Stop in the Name of Love – of Country
The conduct of the New York State Metropolitan Transit Authority (MTA) in rehabilitating the Verrazano-Narrows Bridge can only be described as anti-American.
The MTA plans to send $235.7 million of Americans’ hard-earned toll dollars to China for foreign steel and foreign fabrication to renovate a bridge over the Hudson River that Americans built with American steel and American fabrication 50 years ago.
The MTA must stop. It must stop converting this American landmark – the longest suspension bridge in North America – into a foreign-made object. The MTA must stop. It must stop eroding American manufacturing, spurning American workers and wounding the American economy. The MTA must immediately stop stimulating the Chinese economy, employing Chinese workers with American toll dollars, transferring technological skills overseas and heightening Chinese power over America by enlarging the trade deficit. The MTA must stop, now, and buy American.
It’s the MTA’s contention that it can dodge buy American requirements because it is repairing the bridge with toll dollars, not tax dollars. The MTA used this contrivance to buy 15,000 tons of steel plate from state-owned and subsidized Anshan Iron & Steel Group of China and fabrication work from the China Railway Shanhaiguan Bridge Group.
Responding to criticism that MTA, a government agency, shirked buy American requirements, the authority’s executive director Thomas F. Prendergast said American corporations and workers weren’t capable of doing the work. America is not number one, Prendergast said. American manufacturers and American workers are just not as competent as the Chinese, according to the MTA.
This is exactly what Caltrans contended when it purchased Chinese steel and Chinese manufacturing for the Bay Bridge construction in California – after refusing federal aid so it could duck buy American provisions. Americans just couldn’t do the work, Caltrans contended. And yet, American firms that bid on the project said they could. Caltrans ended up sending dozens of experts to China to babysit its contractors there; inspectors repeatedly discovered defects in welds, and the steel arrived from China 15 months late.
Caltrans said the bid from the consortium of American firms was too high, and the proposal would have delayed the project. But with hundreds of millions in cost overruns and a year’s delay attributable to the foreign purchases, the difference between the two bids at this point is negligible.
But it’s too late now. Caltrans denied American corporations the contracts, American workers the jobs, the American economy the boost. Caltrans contributed to the bleeding of American manufacturing jobs, 6,000 of which were lost just last month. MTA plans to join Caltrans in thwarting the Obama administration’s effort to create 1 million new manufacturing jobs.
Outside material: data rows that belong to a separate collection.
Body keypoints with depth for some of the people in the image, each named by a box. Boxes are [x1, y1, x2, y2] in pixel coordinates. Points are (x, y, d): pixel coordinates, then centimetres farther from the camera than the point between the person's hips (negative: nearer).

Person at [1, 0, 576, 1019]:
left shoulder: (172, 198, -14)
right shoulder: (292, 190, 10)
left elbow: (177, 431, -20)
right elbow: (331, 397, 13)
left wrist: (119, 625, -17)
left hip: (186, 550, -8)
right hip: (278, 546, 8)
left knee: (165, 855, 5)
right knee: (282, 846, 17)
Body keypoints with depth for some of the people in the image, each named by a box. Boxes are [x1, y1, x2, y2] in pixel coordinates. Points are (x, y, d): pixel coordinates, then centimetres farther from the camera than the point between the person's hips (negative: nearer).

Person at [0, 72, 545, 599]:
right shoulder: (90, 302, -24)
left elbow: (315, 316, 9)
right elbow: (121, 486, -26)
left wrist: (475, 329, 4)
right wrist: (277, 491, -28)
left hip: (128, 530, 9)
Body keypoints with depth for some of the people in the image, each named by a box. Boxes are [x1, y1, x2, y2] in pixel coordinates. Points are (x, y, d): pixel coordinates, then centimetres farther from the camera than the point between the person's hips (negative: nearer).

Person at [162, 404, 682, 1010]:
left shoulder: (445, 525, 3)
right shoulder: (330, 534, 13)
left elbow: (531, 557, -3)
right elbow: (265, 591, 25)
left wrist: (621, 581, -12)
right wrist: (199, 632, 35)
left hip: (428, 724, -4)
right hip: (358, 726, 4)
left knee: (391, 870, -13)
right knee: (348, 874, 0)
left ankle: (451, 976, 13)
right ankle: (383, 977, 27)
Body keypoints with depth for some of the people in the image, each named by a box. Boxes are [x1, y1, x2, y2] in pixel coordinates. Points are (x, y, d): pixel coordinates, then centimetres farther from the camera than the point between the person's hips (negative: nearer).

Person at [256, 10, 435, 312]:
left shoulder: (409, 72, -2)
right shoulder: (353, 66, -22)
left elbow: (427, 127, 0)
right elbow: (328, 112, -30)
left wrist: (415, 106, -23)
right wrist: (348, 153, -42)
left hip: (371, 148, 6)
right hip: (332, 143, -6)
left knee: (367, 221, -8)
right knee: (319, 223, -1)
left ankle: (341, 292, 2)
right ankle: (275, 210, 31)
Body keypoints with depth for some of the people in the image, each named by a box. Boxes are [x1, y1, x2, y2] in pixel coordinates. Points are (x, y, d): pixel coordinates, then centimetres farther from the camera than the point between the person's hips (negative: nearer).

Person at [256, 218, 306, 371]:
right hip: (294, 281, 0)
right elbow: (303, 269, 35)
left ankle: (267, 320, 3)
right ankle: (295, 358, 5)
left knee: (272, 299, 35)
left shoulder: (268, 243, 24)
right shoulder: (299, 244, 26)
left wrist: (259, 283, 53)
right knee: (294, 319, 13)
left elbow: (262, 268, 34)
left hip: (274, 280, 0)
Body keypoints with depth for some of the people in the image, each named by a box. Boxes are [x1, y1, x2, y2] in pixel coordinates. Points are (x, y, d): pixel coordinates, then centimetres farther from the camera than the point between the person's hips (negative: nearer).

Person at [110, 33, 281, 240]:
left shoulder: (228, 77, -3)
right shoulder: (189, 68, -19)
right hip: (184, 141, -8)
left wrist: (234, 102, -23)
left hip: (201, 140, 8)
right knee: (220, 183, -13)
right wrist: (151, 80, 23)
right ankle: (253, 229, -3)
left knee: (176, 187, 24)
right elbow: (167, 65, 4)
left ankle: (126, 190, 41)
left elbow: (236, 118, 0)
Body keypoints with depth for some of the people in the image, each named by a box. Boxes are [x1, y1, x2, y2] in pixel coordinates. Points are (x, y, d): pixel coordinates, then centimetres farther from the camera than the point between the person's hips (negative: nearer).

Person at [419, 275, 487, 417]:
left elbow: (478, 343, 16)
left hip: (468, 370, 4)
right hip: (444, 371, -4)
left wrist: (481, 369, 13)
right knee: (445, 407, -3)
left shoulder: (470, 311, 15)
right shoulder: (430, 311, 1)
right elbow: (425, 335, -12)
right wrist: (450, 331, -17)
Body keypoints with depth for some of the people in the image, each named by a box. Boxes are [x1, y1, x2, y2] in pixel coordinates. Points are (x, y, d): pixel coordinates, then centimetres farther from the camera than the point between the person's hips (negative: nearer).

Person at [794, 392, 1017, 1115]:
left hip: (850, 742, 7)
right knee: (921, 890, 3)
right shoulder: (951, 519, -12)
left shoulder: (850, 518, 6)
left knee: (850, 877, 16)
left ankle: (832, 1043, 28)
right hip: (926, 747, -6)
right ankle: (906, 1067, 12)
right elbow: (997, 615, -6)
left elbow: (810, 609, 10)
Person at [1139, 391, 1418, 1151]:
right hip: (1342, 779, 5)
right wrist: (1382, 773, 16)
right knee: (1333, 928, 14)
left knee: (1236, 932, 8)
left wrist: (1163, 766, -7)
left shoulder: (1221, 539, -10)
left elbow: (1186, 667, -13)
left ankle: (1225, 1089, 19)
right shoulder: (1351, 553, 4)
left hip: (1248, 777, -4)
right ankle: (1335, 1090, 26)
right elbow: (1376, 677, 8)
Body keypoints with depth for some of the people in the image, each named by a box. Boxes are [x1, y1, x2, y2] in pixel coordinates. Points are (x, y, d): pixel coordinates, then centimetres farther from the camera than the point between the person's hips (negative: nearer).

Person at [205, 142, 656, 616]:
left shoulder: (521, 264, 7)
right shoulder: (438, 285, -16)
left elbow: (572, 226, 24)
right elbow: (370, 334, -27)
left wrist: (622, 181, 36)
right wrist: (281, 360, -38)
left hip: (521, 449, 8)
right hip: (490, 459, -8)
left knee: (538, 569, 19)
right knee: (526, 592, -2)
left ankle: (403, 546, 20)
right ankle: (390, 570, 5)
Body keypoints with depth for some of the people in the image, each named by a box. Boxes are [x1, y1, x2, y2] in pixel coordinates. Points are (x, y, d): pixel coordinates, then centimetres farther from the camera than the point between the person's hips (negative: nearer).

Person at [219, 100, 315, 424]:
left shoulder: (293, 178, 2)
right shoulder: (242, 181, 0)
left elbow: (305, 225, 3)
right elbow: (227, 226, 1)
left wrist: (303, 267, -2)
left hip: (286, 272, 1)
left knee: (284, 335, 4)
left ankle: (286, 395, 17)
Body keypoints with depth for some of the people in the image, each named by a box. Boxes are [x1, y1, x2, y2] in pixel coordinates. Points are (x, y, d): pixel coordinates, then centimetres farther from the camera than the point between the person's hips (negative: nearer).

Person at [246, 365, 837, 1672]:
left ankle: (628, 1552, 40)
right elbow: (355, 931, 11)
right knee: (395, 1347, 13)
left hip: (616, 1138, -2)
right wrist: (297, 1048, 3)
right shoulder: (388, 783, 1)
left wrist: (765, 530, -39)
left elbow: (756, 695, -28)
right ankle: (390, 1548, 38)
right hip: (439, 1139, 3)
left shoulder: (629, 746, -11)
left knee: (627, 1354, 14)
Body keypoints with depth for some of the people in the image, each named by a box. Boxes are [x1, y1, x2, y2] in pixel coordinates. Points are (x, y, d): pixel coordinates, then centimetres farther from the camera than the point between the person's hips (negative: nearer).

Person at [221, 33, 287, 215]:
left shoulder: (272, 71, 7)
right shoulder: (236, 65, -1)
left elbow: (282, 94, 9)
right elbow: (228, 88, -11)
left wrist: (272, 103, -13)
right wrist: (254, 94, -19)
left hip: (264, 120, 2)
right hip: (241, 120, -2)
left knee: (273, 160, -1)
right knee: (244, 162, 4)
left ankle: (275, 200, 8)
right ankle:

With precious little effort, the United Steelworkers found two American bridge fabricators that said they could meet MTA’s requirements for specialized orthotropic steel decking for the Verrazano-Narrows Bridge. Both are located in eastern Pennsylvania within 100 miles of the Verrazano-Narrows Bridge site.
One was cleared by a bonding company, lined up financing and prepared to meet the MTA’s construction schedule. Also in eastern Pennsylvania, Lehigh University’s Advanced Technology for Large Structural Systems Center tested full-scale prototypes of the orthotropic steel panels for the Verrazano-Narrows Bridge.
Both American bridge fabricators were prepared to use American-made steel, which would employ Americans in good, family-supporting jobs in mills that are required to control emissions and that wouldn’t have contributed to pollution by hauling steel halfway around the world.
MTA ignored all that and went to China for the steel and fabrication. It ignored Americans’ strong desire for government agencies to buy American, with 90 percent of Republicans and Democrats supporting buy American for public works projects. MTA ignored untold hidden costs of buying foreign – including pollution, quality concerns and delays.